- [PROMPT] Locate the line that contains "For every layout element, output its label and", then copy it and all later lines of the data below exactly, through the last one.

- [EXERCISE INPUT]
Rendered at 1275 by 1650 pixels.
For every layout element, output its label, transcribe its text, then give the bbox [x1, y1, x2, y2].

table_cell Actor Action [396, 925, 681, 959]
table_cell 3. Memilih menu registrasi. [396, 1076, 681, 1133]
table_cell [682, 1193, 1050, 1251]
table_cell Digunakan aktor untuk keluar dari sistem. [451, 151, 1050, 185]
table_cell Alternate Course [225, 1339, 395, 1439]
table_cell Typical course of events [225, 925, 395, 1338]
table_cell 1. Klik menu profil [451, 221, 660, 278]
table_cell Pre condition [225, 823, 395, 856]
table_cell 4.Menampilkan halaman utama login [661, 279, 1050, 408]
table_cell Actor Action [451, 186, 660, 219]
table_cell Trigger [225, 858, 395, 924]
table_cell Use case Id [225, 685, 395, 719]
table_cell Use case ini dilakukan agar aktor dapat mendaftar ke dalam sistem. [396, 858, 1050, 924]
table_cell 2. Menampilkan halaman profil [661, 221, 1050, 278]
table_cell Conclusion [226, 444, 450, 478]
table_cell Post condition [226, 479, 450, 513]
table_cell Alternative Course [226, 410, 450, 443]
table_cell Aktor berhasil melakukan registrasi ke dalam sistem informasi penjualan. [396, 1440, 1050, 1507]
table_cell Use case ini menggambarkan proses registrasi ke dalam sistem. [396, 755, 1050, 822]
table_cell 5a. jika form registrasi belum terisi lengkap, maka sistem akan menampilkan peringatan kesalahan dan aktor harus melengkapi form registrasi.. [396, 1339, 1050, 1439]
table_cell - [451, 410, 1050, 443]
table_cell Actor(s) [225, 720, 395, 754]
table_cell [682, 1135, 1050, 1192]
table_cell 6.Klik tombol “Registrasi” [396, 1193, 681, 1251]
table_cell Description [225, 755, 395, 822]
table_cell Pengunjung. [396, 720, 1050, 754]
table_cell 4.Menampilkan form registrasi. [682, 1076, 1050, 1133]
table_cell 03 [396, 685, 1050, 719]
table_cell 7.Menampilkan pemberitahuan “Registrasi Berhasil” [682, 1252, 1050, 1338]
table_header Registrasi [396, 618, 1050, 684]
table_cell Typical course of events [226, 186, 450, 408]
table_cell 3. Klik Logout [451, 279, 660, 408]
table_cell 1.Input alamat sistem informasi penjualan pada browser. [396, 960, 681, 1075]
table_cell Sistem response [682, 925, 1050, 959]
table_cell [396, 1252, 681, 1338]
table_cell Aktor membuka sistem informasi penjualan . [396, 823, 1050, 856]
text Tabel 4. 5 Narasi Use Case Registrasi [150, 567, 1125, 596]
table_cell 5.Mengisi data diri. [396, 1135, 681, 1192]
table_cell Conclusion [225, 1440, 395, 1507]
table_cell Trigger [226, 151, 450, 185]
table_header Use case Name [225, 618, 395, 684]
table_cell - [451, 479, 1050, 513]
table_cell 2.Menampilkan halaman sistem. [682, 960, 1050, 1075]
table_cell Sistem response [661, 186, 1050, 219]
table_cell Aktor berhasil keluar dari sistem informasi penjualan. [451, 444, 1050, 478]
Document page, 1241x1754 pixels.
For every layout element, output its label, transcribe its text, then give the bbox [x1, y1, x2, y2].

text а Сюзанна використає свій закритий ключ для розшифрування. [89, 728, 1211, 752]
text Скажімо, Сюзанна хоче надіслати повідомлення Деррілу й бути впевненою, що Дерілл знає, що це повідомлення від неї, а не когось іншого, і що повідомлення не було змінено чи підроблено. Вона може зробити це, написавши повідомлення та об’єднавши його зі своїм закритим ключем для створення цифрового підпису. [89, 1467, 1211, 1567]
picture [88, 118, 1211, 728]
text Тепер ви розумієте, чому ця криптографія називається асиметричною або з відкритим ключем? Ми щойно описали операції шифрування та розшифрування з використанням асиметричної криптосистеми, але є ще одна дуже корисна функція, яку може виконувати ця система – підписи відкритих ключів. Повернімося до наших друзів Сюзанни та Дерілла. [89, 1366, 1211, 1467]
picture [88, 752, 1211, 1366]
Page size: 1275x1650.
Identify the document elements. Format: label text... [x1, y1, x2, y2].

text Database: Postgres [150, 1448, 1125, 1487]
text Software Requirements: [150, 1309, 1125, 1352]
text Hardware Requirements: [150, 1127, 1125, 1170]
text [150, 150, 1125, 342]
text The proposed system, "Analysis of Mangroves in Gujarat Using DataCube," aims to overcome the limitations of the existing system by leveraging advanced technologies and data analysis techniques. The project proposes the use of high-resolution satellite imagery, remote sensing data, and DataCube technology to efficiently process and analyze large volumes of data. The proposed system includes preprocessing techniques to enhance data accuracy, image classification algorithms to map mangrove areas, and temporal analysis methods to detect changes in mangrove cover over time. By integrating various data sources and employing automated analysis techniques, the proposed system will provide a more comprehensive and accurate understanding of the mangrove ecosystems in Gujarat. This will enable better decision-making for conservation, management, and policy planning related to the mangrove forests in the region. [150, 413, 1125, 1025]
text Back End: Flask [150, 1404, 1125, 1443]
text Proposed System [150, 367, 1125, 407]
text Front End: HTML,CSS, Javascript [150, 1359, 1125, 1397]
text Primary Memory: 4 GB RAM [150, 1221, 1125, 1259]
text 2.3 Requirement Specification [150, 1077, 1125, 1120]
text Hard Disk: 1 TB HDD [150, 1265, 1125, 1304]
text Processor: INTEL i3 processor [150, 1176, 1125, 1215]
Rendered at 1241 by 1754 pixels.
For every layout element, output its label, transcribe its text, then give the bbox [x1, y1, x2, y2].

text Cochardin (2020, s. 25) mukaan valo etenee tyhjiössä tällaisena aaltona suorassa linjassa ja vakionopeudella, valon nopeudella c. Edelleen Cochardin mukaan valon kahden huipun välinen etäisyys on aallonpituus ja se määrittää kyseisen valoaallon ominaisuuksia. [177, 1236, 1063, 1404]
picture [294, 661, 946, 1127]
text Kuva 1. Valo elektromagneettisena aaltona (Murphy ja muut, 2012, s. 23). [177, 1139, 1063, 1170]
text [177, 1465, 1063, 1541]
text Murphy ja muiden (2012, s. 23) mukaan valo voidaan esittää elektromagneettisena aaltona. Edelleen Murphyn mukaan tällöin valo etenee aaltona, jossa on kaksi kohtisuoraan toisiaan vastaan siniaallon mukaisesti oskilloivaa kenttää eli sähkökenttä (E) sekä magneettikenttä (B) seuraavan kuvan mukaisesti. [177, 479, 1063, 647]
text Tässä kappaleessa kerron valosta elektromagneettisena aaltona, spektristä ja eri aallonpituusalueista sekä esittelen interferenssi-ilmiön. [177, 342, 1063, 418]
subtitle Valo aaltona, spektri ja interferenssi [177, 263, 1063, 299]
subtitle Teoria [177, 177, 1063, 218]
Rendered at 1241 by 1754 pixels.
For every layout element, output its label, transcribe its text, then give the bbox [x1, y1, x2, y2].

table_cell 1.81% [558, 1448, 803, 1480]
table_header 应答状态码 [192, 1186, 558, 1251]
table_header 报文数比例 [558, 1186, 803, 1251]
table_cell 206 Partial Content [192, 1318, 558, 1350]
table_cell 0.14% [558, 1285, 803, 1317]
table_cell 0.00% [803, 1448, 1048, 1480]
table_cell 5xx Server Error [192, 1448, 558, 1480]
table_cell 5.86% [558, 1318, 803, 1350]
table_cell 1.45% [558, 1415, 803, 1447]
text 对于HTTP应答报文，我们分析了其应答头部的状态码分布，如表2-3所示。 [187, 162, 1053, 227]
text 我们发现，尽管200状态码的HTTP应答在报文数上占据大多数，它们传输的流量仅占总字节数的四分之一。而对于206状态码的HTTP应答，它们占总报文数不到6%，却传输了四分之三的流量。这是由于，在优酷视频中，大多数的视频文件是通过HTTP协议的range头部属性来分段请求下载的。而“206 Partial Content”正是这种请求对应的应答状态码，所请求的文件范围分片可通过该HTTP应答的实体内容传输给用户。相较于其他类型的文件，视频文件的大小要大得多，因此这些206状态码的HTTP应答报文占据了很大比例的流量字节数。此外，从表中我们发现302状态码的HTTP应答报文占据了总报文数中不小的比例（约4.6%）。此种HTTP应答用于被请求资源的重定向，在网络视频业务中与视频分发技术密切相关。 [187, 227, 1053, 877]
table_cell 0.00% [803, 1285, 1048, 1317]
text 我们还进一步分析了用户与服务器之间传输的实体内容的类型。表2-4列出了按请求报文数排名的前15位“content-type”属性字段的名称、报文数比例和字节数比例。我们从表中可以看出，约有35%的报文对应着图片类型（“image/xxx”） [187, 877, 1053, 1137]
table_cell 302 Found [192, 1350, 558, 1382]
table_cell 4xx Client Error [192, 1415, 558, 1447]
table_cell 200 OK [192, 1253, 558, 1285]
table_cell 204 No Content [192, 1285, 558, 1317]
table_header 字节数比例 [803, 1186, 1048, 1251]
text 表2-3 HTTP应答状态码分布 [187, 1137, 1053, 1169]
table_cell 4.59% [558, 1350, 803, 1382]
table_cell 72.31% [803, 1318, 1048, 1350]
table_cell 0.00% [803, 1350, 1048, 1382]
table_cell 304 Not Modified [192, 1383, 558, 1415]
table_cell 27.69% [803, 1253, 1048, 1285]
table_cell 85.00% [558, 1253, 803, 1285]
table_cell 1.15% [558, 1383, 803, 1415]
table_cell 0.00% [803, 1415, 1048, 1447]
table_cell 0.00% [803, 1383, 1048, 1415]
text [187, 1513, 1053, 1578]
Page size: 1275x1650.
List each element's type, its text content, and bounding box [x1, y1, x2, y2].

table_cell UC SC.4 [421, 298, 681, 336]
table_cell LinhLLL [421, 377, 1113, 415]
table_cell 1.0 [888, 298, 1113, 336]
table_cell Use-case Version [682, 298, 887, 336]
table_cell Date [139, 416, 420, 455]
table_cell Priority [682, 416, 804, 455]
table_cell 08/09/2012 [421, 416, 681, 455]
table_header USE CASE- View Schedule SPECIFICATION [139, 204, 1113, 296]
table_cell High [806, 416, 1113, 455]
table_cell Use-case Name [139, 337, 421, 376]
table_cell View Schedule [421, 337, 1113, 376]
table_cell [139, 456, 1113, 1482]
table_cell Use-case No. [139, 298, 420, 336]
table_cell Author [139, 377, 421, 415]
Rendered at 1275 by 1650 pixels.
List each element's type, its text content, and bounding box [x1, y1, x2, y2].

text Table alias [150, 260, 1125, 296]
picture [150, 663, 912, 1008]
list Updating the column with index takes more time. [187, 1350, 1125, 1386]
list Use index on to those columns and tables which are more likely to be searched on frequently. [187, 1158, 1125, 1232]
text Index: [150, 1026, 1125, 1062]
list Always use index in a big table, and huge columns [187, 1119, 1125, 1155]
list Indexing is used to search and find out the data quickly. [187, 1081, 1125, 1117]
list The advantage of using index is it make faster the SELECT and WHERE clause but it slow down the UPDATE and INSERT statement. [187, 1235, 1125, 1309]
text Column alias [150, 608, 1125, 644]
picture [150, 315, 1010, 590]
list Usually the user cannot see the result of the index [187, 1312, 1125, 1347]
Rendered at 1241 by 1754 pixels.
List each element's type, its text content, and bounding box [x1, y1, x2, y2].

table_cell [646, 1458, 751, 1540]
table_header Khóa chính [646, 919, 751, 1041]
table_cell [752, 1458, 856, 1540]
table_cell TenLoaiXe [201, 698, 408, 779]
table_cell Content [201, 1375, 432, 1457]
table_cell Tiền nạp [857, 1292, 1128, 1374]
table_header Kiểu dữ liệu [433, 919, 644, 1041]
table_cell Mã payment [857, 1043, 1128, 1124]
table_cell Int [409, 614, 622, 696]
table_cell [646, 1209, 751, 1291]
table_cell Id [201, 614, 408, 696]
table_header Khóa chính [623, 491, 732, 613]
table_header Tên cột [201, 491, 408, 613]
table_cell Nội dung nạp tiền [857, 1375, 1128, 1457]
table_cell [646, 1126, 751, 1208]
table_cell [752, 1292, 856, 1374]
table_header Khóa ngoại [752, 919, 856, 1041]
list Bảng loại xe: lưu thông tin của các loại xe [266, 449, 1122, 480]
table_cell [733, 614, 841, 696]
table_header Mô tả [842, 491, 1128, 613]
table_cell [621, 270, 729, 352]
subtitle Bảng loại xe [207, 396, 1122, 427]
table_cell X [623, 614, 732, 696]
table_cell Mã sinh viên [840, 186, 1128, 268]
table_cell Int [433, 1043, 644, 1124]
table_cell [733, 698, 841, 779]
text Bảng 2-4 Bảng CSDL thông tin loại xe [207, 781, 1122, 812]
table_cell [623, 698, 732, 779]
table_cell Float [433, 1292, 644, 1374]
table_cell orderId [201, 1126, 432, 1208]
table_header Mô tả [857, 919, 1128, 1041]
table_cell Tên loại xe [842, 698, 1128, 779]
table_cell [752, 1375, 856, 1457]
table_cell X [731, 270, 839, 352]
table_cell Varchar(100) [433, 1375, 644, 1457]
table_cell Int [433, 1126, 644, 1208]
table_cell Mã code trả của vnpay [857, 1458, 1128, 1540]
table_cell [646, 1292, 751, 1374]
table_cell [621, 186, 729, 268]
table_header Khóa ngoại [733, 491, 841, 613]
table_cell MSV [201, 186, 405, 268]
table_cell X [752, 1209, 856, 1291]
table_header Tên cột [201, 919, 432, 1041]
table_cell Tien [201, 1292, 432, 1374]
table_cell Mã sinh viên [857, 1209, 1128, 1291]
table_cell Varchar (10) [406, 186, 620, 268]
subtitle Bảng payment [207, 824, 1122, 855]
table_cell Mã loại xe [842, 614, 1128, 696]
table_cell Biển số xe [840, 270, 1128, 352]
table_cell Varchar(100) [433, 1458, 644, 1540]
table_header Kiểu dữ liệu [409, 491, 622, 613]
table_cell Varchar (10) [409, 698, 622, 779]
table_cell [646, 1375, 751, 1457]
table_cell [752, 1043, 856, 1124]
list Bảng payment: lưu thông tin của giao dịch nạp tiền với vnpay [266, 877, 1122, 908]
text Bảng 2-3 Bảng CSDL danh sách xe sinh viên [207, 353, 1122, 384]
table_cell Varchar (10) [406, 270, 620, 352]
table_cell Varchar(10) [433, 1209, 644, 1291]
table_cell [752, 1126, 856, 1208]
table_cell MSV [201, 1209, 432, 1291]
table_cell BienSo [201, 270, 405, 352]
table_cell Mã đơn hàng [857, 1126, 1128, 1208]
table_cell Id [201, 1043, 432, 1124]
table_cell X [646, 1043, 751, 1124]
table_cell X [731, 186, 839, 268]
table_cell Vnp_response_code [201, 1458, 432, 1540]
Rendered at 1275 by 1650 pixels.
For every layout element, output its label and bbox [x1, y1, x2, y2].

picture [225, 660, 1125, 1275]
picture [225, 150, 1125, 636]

- [RESPONSE TO THIS EXERCISE]
For every layout element, output its label and bbox [x1, y1, x2, y2].

picture [225, 660, 1125, 1275]
picture [225, 150, 1125, 636]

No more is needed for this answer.